“You will come to the barracks early to-morrow morning?” he asked, turning to Kit.

She promised to do so, and, passing into the dark hall, climbed upward to where Con lay in drunken stupor.

The following morning Kit stepped into a new world—a world of friendly words and close companionship. The squalidly poor know nothing of that luxury called friendship. They are huddled together in vast crowds, squeezed and packed by scores within narrow limits, jostled and elbowed by their kind at every turn. They are suffocated by close association. But of fellowship, of interest in one another’s aims, of sympathy with one another’s hardships, they know nothing. Like starving dogs over a bone, they growl and snarl and fly straight at throats. So, when Kit crept half sullenly into the barracks and was greeted by a loud chorus of interested questions and by unstinted praise, the unfamiliar warmth of friendly words thawed into life her sluggish sensibilities. And, too, an entirely new view of herself and the world was suddenly opened to her bewildered gaze,—for the first time in her hard life she was looked upon as a human being of some importance. They told her that she was suddenly become different from her kind, she was better than they, she was “saved.” Not only that, but she must “save” others. She must quit the old life, and work for the common good. Her new friends were as uncouth and as poor and as hard pressed as herself. In their attitude there was none of that maddening condescension, none of that supercilious casting of surplus comforts at her feet, as one would toss a half-eaten orange toward a hungry-eyed beggar brat, which was the only sort of charity Kit had known of hitherto. The friendship of the Salvationists was the frank comradeship of plain men and women; their charity was the outcome of a crude, but living, religious idea. And their wild enthusiasm caught her dull soul in its sweep and lifted it a little above the fetid mists of her world. Some latent spark of womanly ambition was stirred into life, and with halting, dogged feet she tried to climb out of the dank valley of her past.

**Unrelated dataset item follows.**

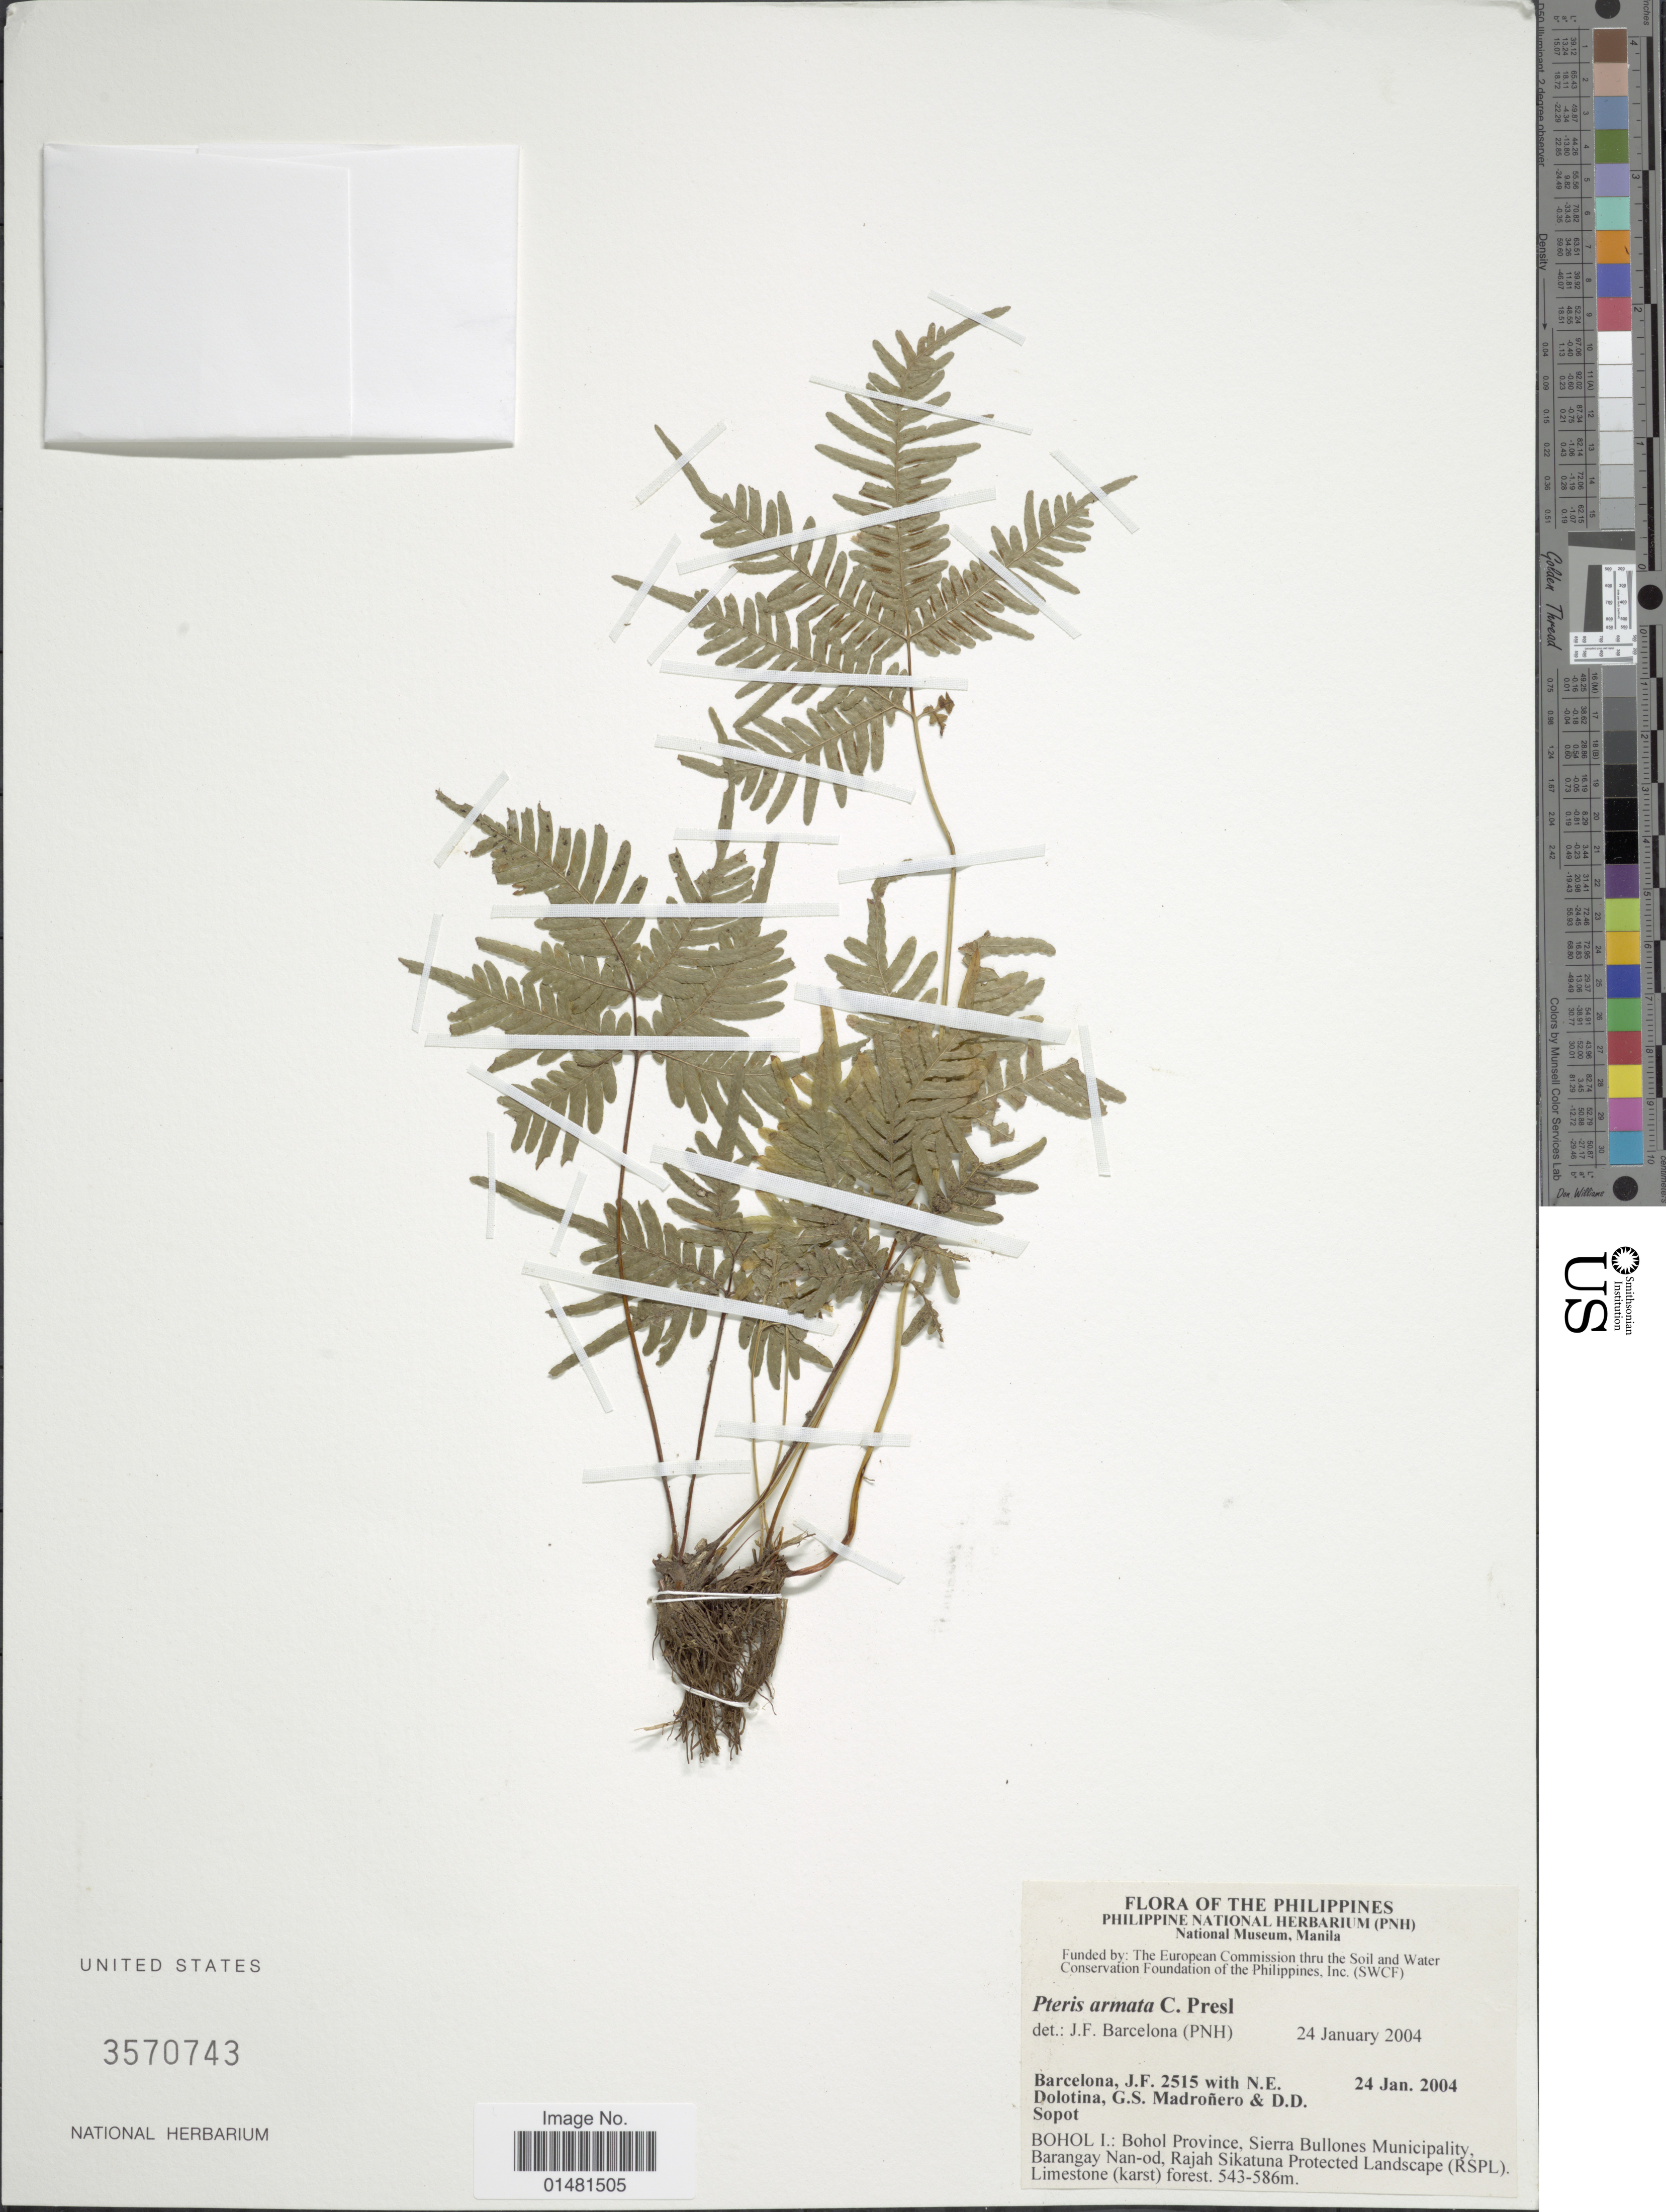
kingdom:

It was a wearisome task, but the exhilarating sense of friendly interest in her success sustained her. The old appetite for strong drink stung her, but the excitement of the new life helped to dull the craving. She tramped the streets with her companions, her cracked voice shouting quaveringly with them as they sang. She stepped sometimes into the little semicircle at the street corners to tell excitedly “how glad she was that she was saved.” She knelt with the others and prayed aloud for those who were not as she. She was one of a great, enthusiastic army, held up and aided by the superficial strength which comes of close fellowship and common aims. But with that growth of strength in one quarter there came a strange weakness in another. She was growing childishly afraid of Con, and with the growth of that fear there started into life and waxed strong a new loathing and hatred for his rum-soaked person. She would have fled from him, only that her new masters told her she must stick to him. It was her duty to cling to him and to “save” him. Their first injunction she obeyed meekly; but to their second command she turned a deaf ear. She knew what Con was; they did not. Every human creature in the wide world might be saved—except her husband. He was beyond the pale of humanity. So long as she did not bother him, he paid little attention to her goings and comings. Only once she ventured to protest when he had spent a week’s earnings for drink (Con had a “pull” with the ward “boss,” and when there were no other means of getting money for drink he found employment with the street-cleaners), and he had knocked her down for her temerity, and after that she held her peace and wished dumbly that he might die.

At length there came a proud day when Kit, after unwonted labor over her wash-tub, was the possessor of a decent black gown and of the long-coveted poke bonnet. It was the eve of a great rally at the barracks, when some officer of high degree from “headquarters” was to review the ranks of his army. At the close of day, when the long shadows were beginning to steal across the bare little room, with its musty bed, its one chair, and its rickety table pushed into a corner, Kit crouched upon the floor close up under the gray light of her window, intent upon her work. There were but a few stitches needed to complete her gown, and her stiff fingers fumbled eagerly with the unfamiliar needle. Her thoughts were busy with the glories of the morrow, and she crooned one of the Salvationist hymns as she sewed. And to her singing in the twilight there came the sound of shuffling footsteps outside her door. She looked up apprehensively as the door flew open to admit her husband. He was drunk, sullenly, brutally drunk.

“Where’s my supper?” he demanded, falling heavily into the chair. “Where’s my supper, I say?” he repeated, fixing an evil eye upon her.

“I’ll get it now, Con. I was busy workin’ on my dress, an’ I clean forgot your supper,” she explained, humbly.

“Yer dress?” he asked. “What right’s a measly fool like you with dresses? Le’s see it.” He stretched forth his hand. She caught the black garment sharply away from him.

“No, you’ll spoil it!” she cried, tossing the dress into a corner behind the bed. “You just set still there, an’ I’ll get you somethin’ to eat.”

“Eatin’ be damned!” he replied, surlily. “I want somethin’ to drink. Here! you take the can an’ get somethin’ from Mike’s. ‘F you can buy clothes, you can buy drinks.”